Изменить размер шрифта - +
Попытался пошевелиться, повернуть голову, выпрямить изломанные в падении иероглифом руки, но ничего не вышло. Стаса словно залили прозрачным клеем, позволяющим – хоть и искаженно – видеть, но решительно не пускающим сделать ни единого движения.

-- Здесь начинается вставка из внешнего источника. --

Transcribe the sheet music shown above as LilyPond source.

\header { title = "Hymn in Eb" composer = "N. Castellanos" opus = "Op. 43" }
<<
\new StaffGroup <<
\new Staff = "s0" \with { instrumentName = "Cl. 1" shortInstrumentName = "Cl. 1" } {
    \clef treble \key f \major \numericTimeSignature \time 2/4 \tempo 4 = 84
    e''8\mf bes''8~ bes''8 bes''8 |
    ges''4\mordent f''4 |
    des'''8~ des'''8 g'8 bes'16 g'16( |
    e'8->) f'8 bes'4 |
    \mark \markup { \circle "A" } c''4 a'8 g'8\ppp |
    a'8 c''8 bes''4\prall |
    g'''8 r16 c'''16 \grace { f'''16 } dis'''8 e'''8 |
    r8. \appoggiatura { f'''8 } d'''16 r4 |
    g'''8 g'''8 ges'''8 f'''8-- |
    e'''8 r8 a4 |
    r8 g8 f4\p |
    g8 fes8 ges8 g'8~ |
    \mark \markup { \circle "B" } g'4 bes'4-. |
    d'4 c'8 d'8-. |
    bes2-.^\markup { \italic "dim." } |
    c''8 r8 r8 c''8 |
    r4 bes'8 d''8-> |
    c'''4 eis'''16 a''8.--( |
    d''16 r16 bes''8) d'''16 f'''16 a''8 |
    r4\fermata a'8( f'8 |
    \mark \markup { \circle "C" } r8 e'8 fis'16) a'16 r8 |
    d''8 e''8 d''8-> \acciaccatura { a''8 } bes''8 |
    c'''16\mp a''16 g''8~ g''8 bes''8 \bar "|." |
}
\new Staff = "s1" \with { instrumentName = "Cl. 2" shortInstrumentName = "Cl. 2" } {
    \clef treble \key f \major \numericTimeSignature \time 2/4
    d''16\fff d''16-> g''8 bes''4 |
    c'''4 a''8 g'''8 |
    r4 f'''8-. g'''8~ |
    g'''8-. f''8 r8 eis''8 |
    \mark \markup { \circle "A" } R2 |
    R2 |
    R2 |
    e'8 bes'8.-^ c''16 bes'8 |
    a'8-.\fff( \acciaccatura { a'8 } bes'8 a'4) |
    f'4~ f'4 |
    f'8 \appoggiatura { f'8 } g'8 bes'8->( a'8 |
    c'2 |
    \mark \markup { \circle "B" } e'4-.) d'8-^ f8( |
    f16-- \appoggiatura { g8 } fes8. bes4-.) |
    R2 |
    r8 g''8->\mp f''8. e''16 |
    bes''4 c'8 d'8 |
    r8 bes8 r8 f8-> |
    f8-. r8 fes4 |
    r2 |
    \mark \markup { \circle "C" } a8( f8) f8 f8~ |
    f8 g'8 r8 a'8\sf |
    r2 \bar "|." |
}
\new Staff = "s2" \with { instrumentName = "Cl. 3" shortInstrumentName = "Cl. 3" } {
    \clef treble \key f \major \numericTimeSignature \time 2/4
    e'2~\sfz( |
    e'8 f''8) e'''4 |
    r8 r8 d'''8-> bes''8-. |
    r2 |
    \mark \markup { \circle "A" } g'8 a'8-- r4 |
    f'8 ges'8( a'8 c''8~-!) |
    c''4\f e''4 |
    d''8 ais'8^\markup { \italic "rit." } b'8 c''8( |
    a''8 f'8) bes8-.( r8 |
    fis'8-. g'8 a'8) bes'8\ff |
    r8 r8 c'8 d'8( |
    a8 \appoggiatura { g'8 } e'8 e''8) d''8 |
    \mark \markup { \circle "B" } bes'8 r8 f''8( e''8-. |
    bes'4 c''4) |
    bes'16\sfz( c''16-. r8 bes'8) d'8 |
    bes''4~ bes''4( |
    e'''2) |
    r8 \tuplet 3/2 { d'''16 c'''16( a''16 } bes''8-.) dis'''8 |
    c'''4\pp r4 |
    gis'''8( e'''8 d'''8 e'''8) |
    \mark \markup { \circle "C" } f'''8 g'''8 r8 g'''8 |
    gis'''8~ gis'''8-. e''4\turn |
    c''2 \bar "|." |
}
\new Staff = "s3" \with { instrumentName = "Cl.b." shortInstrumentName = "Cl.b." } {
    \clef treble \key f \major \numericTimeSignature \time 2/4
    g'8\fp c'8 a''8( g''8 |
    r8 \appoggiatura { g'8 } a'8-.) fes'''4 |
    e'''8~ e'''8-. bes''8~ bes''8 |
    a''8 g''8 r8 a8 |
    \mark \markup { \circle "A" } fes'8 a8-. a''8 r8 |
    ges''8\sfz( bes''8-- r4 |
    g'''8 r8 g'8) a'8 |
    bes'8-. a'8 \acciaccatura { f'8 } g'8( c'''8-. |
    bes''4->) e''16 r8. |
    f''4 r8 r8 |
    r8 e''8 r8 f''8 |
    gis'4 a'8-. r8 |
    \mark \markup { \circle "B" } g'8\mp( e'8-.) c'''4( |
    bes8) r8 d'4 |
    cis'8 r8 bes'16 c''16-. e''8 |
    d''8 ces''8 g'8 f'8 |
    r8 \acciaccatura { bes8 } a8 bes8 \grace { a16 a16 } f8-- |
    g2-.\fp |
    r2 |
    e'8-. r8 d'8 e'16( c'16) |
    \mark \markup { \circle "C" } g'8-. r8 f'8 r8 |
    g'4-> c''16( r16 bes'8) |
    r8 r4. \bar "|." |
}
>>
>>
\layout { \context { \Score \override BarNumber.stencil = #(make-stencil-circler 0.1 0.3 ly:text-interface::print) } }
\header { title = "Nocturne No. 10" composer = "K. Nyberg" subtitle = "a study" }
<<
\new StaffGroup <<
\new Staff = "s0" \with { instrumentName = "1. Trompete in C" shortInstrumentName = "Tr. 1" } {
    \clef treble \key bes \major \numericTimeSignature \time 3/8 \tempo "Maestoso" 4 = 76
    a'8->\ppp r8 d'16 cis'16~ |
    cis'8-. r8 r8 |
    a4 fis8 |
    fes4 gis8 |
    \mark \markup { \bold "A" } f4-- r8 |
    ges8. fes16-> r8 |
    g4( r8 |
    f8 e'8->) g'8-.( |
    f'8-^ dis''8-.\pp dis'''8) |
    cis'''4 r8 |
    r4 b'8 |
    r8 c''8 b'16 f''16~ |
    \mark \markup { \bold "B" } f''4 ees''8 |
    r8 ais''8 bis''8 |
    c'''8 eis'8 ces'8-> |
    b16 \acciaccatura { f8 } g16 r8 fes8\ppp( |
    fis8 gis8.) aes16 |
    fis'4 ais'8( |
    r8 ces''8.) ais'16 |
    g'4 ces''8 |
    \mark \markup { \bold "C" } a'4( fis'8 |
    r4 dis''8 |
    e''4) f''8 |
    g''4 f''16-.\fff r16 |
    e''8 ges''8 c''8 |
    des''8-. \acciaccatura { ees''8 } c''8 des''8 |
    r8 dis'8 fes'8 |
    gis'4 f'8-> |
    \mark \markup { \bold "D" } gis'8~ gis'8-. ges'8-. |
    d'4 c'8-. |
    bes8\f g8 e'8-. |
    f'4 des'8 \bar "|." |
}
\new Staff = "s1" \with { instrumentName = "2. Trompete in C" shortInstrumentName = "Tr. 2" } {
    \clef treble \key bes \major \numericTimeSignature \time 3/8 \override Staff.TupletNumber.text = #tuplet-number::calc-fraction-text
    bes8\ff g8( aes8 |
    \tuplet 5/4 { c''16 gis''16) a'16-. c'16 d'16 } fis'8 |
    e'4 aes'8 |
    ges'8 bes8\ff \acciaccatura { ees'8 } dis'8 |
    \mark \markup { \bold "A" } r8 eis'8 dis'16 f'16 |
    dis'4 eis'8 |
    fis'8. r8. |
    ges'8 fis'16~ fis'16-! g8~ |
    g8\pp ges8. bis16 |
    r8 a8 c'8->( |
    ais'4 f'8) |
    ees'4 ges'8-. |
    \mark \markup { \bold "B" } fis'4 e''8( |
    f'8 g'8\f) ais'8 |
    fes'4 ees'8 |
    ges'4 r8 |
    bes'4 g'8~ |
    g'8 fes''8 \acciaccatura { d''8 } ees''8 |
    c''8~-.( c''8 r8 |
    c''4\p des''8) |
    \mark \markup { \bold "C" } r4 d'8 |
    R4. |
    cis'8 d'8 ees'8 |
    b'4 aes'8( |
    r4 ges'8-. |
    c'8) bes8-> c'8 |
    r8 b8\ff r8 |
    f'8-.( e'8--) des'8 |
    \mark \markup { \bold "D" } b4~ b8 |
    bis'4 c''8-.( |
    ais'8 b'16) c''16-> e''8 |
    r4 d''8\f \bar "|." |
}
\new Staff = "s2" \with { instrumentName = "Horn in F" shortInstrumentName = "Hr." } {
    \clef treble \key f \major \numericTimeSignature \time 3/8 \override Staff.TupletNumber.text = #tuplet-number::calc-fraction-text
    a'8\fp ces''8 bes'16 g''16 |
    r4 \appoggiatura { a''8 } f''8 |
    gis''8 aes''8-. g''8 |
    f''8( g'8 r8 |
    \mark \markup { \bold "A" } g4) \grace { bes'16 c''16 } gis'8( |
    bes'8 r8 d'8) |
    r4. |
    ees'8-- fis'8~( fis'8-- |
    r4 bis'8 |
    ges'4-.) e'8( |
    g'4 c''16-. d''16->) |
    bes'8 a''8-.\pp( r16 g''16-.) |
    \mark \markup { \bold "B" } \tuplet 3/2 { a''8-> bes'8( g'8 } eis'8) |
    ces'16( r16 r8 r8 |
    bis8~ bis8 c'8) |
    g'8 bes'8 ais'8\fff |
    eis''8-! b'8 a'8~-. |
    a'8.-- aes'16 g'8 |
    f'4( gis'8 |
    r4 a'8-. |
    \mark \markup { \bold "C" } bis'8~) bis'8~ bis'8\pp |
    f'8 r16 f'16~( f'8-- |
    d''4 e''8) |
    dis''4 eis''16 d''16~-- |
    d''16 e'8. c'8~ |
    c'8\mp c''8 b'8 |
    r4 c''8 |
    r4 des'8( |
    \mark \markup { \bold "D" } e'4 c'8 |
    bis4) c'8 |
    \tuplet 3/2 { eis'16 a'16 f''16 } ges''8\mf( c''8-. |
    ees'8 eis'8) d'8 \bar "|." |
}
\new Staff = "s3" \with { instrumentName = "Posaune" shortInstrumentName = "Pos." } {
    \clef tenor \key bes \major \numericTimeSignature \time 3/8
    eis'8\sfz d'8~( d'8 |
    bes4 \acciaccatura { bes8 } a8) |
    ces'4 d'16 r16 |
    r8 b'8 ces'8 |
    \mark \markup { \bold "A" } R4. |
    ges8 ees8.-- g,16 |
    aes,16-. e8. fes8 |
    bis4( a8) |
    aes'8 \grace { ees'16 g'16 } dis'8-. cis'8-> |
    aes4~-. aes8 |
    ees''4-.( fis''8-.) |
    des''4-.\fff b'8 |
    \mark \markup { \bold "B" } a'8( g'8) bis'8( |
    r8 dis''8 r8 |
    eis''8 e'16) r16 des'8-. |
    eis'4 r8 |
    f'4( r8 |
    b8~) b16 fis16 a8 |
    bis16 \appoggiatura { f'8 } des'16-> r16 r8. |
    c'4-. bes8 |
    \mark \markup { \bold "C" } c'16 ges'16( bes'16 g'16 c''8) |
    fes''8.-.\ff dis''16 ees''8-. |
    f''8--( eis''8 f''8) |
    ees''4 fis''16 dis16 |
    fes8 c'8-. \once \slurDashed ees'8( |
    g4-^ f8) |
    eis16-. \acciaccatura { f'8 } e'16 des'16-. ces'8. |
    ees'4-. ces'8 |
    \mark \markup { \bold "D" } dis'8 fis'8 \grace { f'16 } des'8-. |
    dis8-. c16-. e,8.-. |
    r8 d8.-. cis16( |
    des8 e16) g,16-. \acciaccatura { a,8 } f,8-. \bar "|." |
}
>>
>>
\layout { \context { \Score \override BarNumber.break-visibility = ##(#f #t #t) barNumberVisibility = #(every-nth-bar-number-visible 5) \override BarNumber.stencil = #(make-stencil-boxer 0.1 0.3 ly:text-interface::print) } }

Он не дышал. Он не говорил – собственный вопрос ему явно почудился, как бывает во сне. Тело налилось непередаваемой тяжестью или вовсе его не слушалось. Второе было ближе к истине, если в этом краю за гранью вообще есть истина.

Ш-ш-шурх-х-х… Пш-ш-ш…

Звуки менялись, не нарастая, но упорядочиваясь изнутри, в них прорезался некий смысл. Только вот понять его Стас никак не мог. Сколько прошло времени? Минуты? Часы? Века?

Да и было ли здесь и сейчас вообще время. Казалось, оно осталось где-то там, в людской суете, в мире звуков и нормальных, не искаженных цветов. В мире, где он мог двигаться и говорить, ненавидеть и смеяться. Жить.

Что бы это слово отныне ни значило.

– Стас? Стас! Стас… Стас… Стас… – рассыпалось внезапно колокольчиками в ушах его имя. Будто некто хором пытался говорить с ним, звать его. От грубых резких звуков, ничуть на речь и не похожих, до дрожания серебряных струн, чище и выше ангельского пения детского хора. – Ты… Ты… Ты…

– Что – я? – Или ему снова казалось, или он действительно смог выдохнуть эти два слова.

– Ты… Ты… Ты… Сможешь… Стас… Сможешь…

Ему стало очень холодно. Он с удивлением понял, что до этого момента с того самого мига, как упал вниз, тело не чувствовало ничего – тем более холод.

– Смогу что?.. – ему казалось, что он почти мычит, пытаясь разговаривать через плотно обернутую вокруг головы ткань, как в детстве через плотный шарф. – Кто вы?!

Голоса зажурчали, заскакали рассыпанными по полу мельчайшими бусинами, зазвенели монетами и литаврами. Но звук был странный: если и сыпались на пол, то не серебряные, а самые пошлые пятирублевые кружки, скорее, не звеня, а стуча по ламинату. Фальшиво это все было. Не по-настоящему, хоть и громко.

А голоса смеялись. Но и в этом смехе было несколько слоев: от радостного и беззаботного до насмешливого и грубого. Эти пласты наваливались друг на друга, слипались, превращаясь в сущую какофонию.

– Жить… Жить… Жить… Сможешь.

Нечто огромное, легко затирающее осмысленные голоса как льдины сжимают попавший в их плен корабль, скрипнуло и остановилось в ушах Стаса, лишая его даже намека на этот, казалось бы, вернувшийся слух. Повисла густая поролоновая тишина, где даже шипения и перекатов слышно не было.

Потом звонко лопнула мембрана, тугая пелена прорвалась в сотнях, тысячах мест, превращаясь в решето, в обрывки взорвавшегося воздушного шарика, и голоса – на этот раз осмысленные, многочисленные, без всякого эха и повторов – вернулись. Со Стасом говорила, казалось, вся вселенная. Или человечество, решив одновременно набрать его номер, сделало это – толком и не понять. Мужчины. Женщины. Дети. На разных – но почему-то понятных – языках, тихо, громко, шепотом и криком, заливаясь слезами и смехом говорили ему примерно одно и тоже.

Как не лопнула голова, подумал Стас.

Как она, бедная, не разорвалась на куски.

Видимо, все дело в клее, который так и держал его тело словно угодившую в смолу доисторическую муху. Оставалось окаменеть и слушать, ждать, янтарем станешь или сгниешь без вести.

Смысл слов был один и тот же: если он хочет жить, вернуться в свое бытие, ему нужно выполнить несложную работу в совсем другом месте. Настоящая цена жизни – смерть. На этот раз не его, а… В смысле, и его – тоже, но это не всерьез, не навсегда. Понарошку. И тогда он сможет опять очутиться на мосту, не будет никакого падения, ничего не будет.